En mars 2012, la communauté universitaire se choisira un nouveau président pour remplacer Jean-Pierre Gesson. Deux doyens ont déjà déposé leur candidature. Rencontre.
2012, année électorale. A Poitiers, le premier suffrage interviendra dès le mois de mars avec l’élection du président de l’université. A première vue, on pourrait croire que cette consultation opposera un candidat de rupture, Yves Jean, directeur de la faculté de Sciences humaines et arts (SHA), au digne héritier de la politique menée par l’équipe sortante, Dominique Moncond’huy. Mais dans les faits, c’est un peu plus compliqué.
Lui-même doyen de Lettres et Langues, ce dernier « assume le bilan de Jean-Pierre Gesson ». Difficile de le cacher, de toute façon, puisqu’il a rappelé, sur sa liste, trois des actuels vice-présidents : Hervé Sabourin aux relations internationales, Olivier Bonneau à la recherche et Stéphane Bellini pour les contrats avec les
entreprises. Toutefois, il refuse d’endosser le malaise provoqué par certaines décisions.
Crispation autour des formations supprimées
Le 11 juillet dernier, le conseil d’administration de l’université demandait de gros efforts financiers à tous les doyens. L’objectif ? Supprimer dix mille heures de formation afin de « dégager des marges de manœuvre pour des investissements transversaux comme l’aide à l’insertion professionnelle ou la mobilité internationale des étudiants ». Dominique Moncond’huy faisait figure de bon élève, car il venait justement de fusionner trois licences de langue à faible effectif en une formation plus attrayante. Mais ces coupes sévères ont été désapprouvées par une partie de la communauté universitaire. « Cette gestion comptable au tableau Excel nous a fait mal », confie un enseignant-chercheur.

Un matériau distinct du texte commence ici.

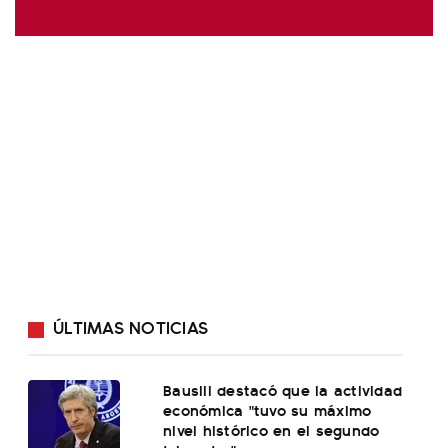
ÚLTIMAS NOTICIAS
Bausili destacó que la actividad
económica "tuvo su máximo
nivel histórico en el segundo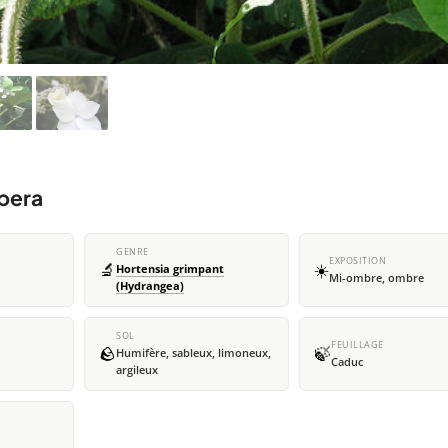
spera
GENRE
EXPOSITION
🔬
☀️
Hortensia grimpant
Mi-ombre, ombre
(Hydrangea)
SOL
FEUILLAGE
🪨
🍃
Humifère, sableux, limoneux,
Caduc
argileux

« C’est vrai que l’arbitrage a parfois été brutal », concède aujourd’hui le doyen de Lettres. A l’époque, le conseil de SHA, présidé par Yves Jean, exigeait un « moratoire » pour cette décision, revenant à supprimer « l’équivalent de trois ans de licence de psycho » d’un seul coup. La scission avec l’équipe présidentielle devenait flagrante. Lui aurait préféré « prendre le temps de trouver des compromis » pour parvenir, par exemple, à « des modules communs à plusieurs masters ». Se positionnant comme le porteur d’une « nouvelle ambition collective pour l’université de Poitiers », ce militant du Snesup-FSU dénonce désormais « le manque de vision à moyen et long termes de l’équipe actuelle ».
Si l’université a échappé au déficit en 2010, il faut faire des économies. Dans un monde où la facture de l’énergie augmente aussi vite que diminue la taxe d’apprentissage, une partie du personnel a perdu confiance en l’avenir. « Des postes d’enseignants-chercheurs ont dû être gelés », souligne un cadre. Or, avec la dévolution de la masse salariale, le responsable n’est plus l’Etat mais le conseil d’administration lui-même. Dans ce contexte, on comprend que les deux candidats mettent en avant leur volonté de « retisser du lien social entre l’équipe présidentielle et les personnels ».
_______________________________________
Deux stratégies de campagne
Le 5 décembre, Yves Jean réunissait son « comité de soutien » à la Maison des étudiants (MDE). Une première. 182 personnes (essentiellement des enseignants-chercheurs) ont adopté sa profession de foi. En vrai homme politique (Yves Jean est conseiller municipal à Poitiers), il sait communiquer. Tout est prévu. Le jeudi 2 février, à 14h à la MDE, il présentera publiquement son programme et son équipe. De son côté, Dominique Moncond’huy reste plus discret même si lui a déjà dévoilé les noms de ceux qui l’accompagneront dans l’aventure.